Two Big Wins for Workers Through the NLRB

Two recent Court of Appeals decisions have affirmed important NLRB rulings that protect workers’ rights.

First, many workers—usually those who are not represented by a Union or covered by a collective bargaining agreement—are increasingly being forced by their employers, usually at the time of hire, to sign “mandatory arbitration agreements.”  In general, by signing the agreements, workers agree to take work-related claims to arbitration, rather than to court.  Employers tell workers that these agreements are a term of employment; if they don’t like the agreement, then they don’t have to work there.  The National Labor Relations Board (NLRB) ruled in DR Horton and Murphy Oil that when these types of agreements go so far as to prohibit workers from bringing claims as a group, for example, in a class action, the agreements are illegal.  The NLRB explained that preventing workers from coming together to enforce their legal rights in the work place is an improper restriction on workers’ rights to engage in protected concerted activity under the National Labor Relations Act (NLRA). 

In a recent decision, Lewis v.
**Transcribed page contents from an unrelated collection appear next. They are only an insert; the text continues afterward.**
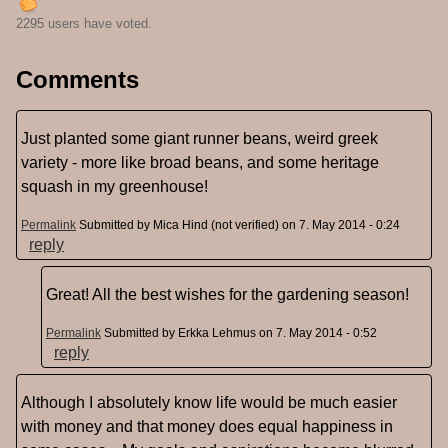
2295 users have voted.
Comments
Just planted some giant runner beans, weird greek
variety - more like broad beans, and some heritage
squash in my greenhouse!
Permalink
Submitted by
Mica Hind (not verified)
on 7. May 2014 - 0:24
reply
Great! All the best wishes for the gardening season!
Permalink
Submitted by
Erkka Lehmus
on 7. May 2014 - 0:52
reply
Although I absolutely know life would be much easier
with money and that money does equal happiness in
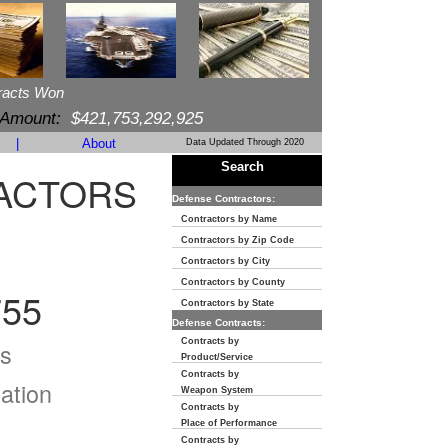
racts Won
 Amount:
$421,753,292,925
|
About
Data Updated Through 2020
Search
RACTORS
Defense Contractors:
Contractors by Name
Contractors by Zip Code
Contractors by City
Contractors by County
55
Contractors by State
Defense Contracts:
Contracts by
s
Product/Service
Contracts by
ation
Weapon System
Contracts by
Place of Performance
Contracts by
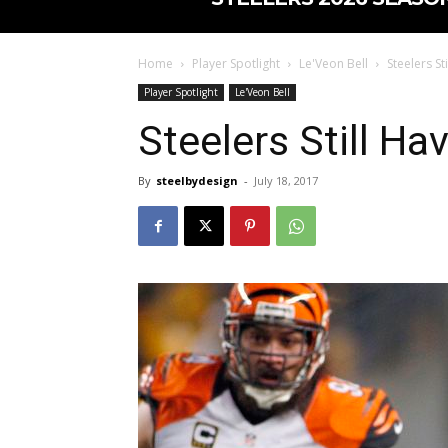
Home
Player Spotlight
Le'Veon Bell
Steelers St
Player Spotlight
Le'Veon Bell
Steelers Still Ha
By
steelbydesign
-
July 18, 2017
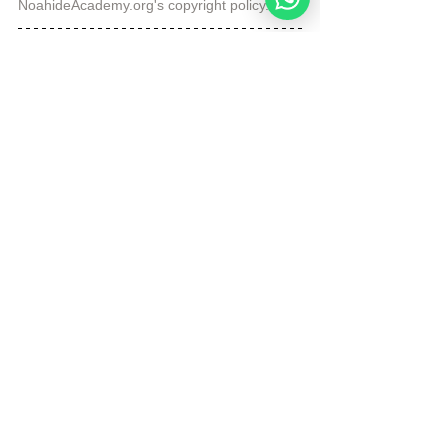
NoahideAcademy.org's 
copyright policy
.
Republished by Angelique Sijbolts with 
permission for the Noahide Academy.
Tags:
Daily Verse
Forgiveness
Daily Verse
See All
Recent Posts
Noahide
Academy
.ORG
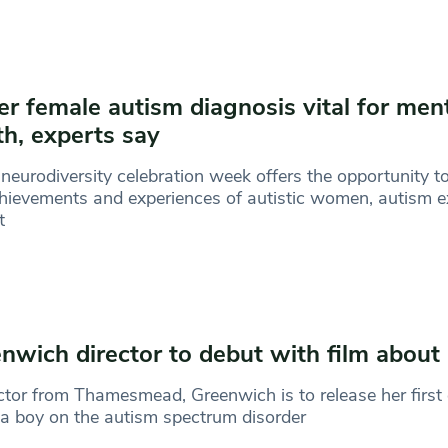
ier female autism diagnosis vital for men
th, experts say
neurodiversity celebration week offers the opportunity to
hievements and experiences of autistic women, autism e
t
nwich director to debut with film about
ctor from Thamesmead, Greenwich is to release her first 
a boy on the autism spectrum disorder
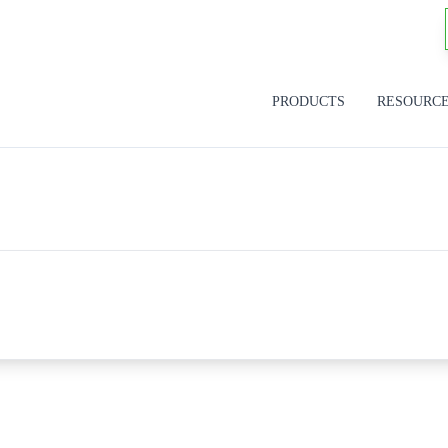
PRODUCTS
RESOURC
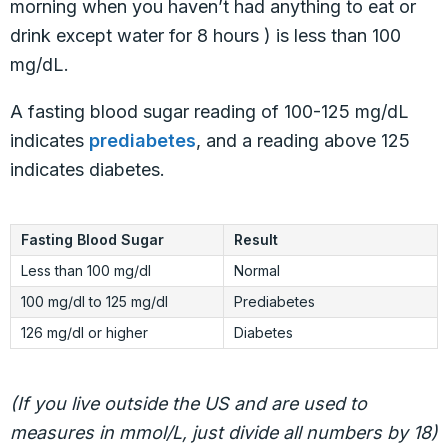
morning when you haven’t had anything to eat or
drink except water for 8 hours ) is less than 100
mg/dL.
A fasting blood sugar reading of 100-125 mg/dL
indicates
prediabetes
, and a reading above 125
indicates diabetes.
Fasting Blood Sugar
Result
Less than 100 mg/dl
Normal
100 mg/dl to 125 mg/dl
Prediabetes
126 mg/dl or higher
Diabetes
(If you live outside the US and are used to
measures in mmol/L, just divide all numbers by 18)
Epic Systems, the Seventh Circuit Court of Appeals broke ranks with the Second, Fifth, and Eighth Circuits, and, agreeing with the NLRB, found that mandatory arbitration agreements in employment contracts that prohibit workers from joining in collective or class actions violate an employee’s Section 7 right to engage in the concerted protected activity.  This decision affirmed the analysis used in the NLRB’s DR Horton and Murphy Oil decisions which similarly found mandatory arbitration agreements with class action waivers violate the NLRA.  The Lewis decision creates a split in the Circuit Courts of Appeal, and thus increases the likelihood that the U.S. Supreme Court will hear the issue.  The Ninth Circuit has not yet weighed in, but a decision in Morris v. Ernst & Young LLP is expected shortly.   

Second, the NLRB implemented new election rules, effective April 2015, which apply in the context of new organizing, as well as in decertification elections.  The NLRB implemented these new rules to streamline the election process.  In Associated Builders and Contractors v. NLRB, the Fifth Circuit addressed a facial challenge to the NLRB’s new election rules.  In this challenge, the Associated Builders and Contractors (ABC) argued that the NLRB exceeded its authority and failed to comply with the Administrative Procedures Act when it enacted the new rules. The Fifth Circuit court firmly disagreed and upheld the NLRB’s right to enact such rules. 

Unless the ABC appeals and the U.S. Supreme Court agrees to hear the case, litigation regarding the implementation of the new rules is now completed, and the rules will stand.